Seine Werke sind lebendig bis heute: Der Dichter und Journalist Theodor Fontane wurde vor 200 Jahren geboren.

Als Apothekersohn 1819 in Neuruppin in Nordbrandenburg geboren, wurde Theodor Fontane zu einem der wichtigsten Vertreter des lit
Als Apothekersohn 1819 in Neuruppin in Nordbrandenburg geboren, wurde Theodor Fontane zu einem der wichtigsten Vertreter des literarischen Realismus. Hier ist er auf einem Gemälde von Carl Breitbach von 1883 abgebildet. FOTO: WIKIPEDIA
Als Apothekersohn 1819 in Neuruppin in Nordbrandenburg geboren, wurde Theodor Fontane zu einem der wichtigsten Vertreter des literarischen Realismus. Hier ist er auf einem Gemälde von Carl Breitbach von 1883 abgebildet. FOTO: WIKIPEDIA

NEURUPPIN/REUTLINGEN. Im »Fontane-Jahr« 2019 wird eines großen deutschen Dichters gedacht. Mit realistisch erzählten Romanen und bewegenden Balladen hat sich Theodor Fontane in die deutsche Kultur eingeschrieben. Er wurde am 30. Dezember 1819 in Neuruppin geboren, gestorben ist er am 20. September 1898 in Berlin.

Zu seinen lebendig gebliebenen Werken gehören vor allem einige Balladen. Dies ist auch den Schulen zu verdanken. Eine Figur wie »Herr Ribbeck auf Ribbeck im Havelland« ist anrührend und tiefsinnig zugleich. Er will über seinen Tod hinaus den Kindern Birnen schenken. Deshalb nimmt er eine Birne mit ins Grab. Aus dem Birnbaum, der daraus erwächst, flüstert es den Kindern in ihrer niederdeutschen Muttersprache zu: »Wiste ’ne Beer«, »Kumm man röwer, ick gew di ’ne Birn.« So sorgt der verantwortungsvolle Gutsbesitzer aus dem Grab heraus für neues Leben und Genuss – ein warmherziger Generationenvertrag.

Die Balladen

Seine Balladen zur nordischen, englisch-schottischen und märkisch-preußischen Geschichte finden heute weniger Beachtung. Lebendig geblieben und neue Aktualität gewonnen haben zwei Balladen zum Thema Technik und damit verbundenen Katastrophen. Aus dem Bericht über einen brennenden Dampfer auf dem amerikanischen Erie-See gestaltet Fontane eine Rettungstat: Der Steuermann »John Maynard« opfert sein Leben, um die Passagiere ans Ufer zu bringen. In dramatischer Zeitverknappung – »noch dreißig … zwanzig … fünfzehn … noch zehn Minuten bis Buffalo« – gelingt die Rettung. Eine moderne Heldengeschichte.

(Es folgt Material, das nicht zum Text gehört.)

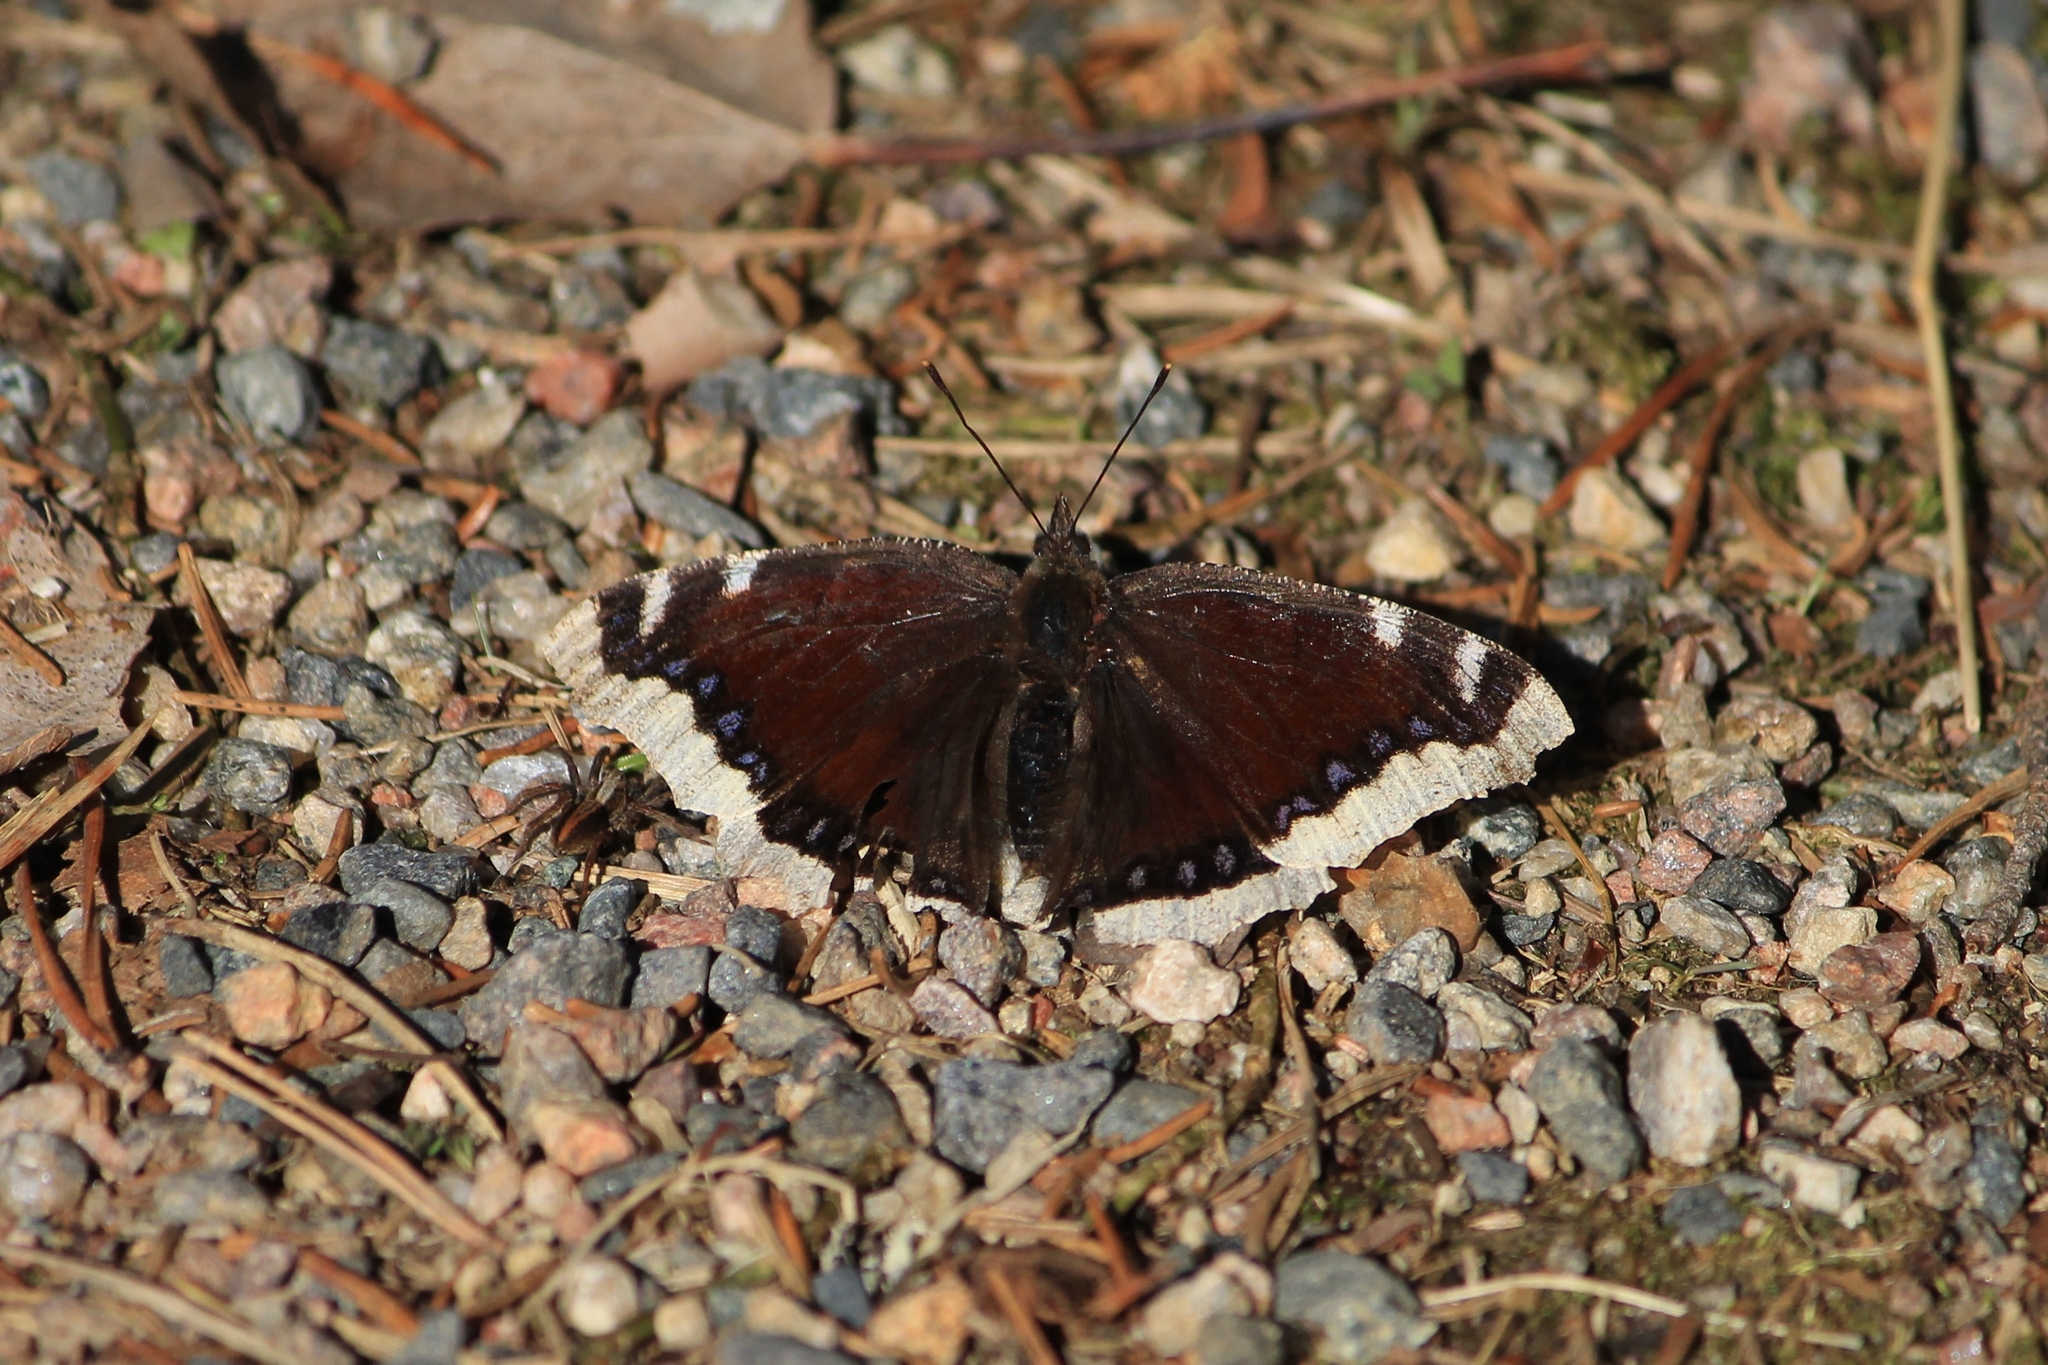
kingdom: Animalia
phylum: Arthropoda
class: Insecta
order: Lepidoptera
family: Nymphalidae
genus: Nymphalis
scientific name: Nymphalis antiopa
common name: Camberwell beauty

Weiter gespannt ist die Ballade »Die Brück’ am Tay«. Das Gedicht schildert ein Eisenbahnunglück in Schottland. Die 1871 bis 1878 erbaute Firth-of-Tay-Brücke bei Dundee überspannte erstmals einen Meeresarm. Am 28. Dezember 1879 stürzte die Brücke mit einem Personenzug in einer Sturmnacht ein. Während der Zug gegen den Sturm »keucht«, vertraut der Lokomotivführer voll Stolz auf eine technische Großleistung: »Ein fester Kessel, ein doppelter Dampf, / wir bleiben Sieger in solchem Kampf.« Dann stürzt die Brücke samt Zug ins Meer, »als ob Feuer vom Himmel fiel, / erglüht es in niederschießender Pracht.« Diese Zerstörung menschlicher Ingenieurskunst schreibt Fontane den Hexen aus Shakespeares »Macbeth« zu – »Tand, Tand / ist das Gebilde von Menschenhand.«

Diese Ballade steht für ein grundsätzliches Spannungsverhältnis: Der Mensch sucht die Natur zu beherrschen – die Naturkräfte bedrohen und zerstören die menschliche Zivilisation.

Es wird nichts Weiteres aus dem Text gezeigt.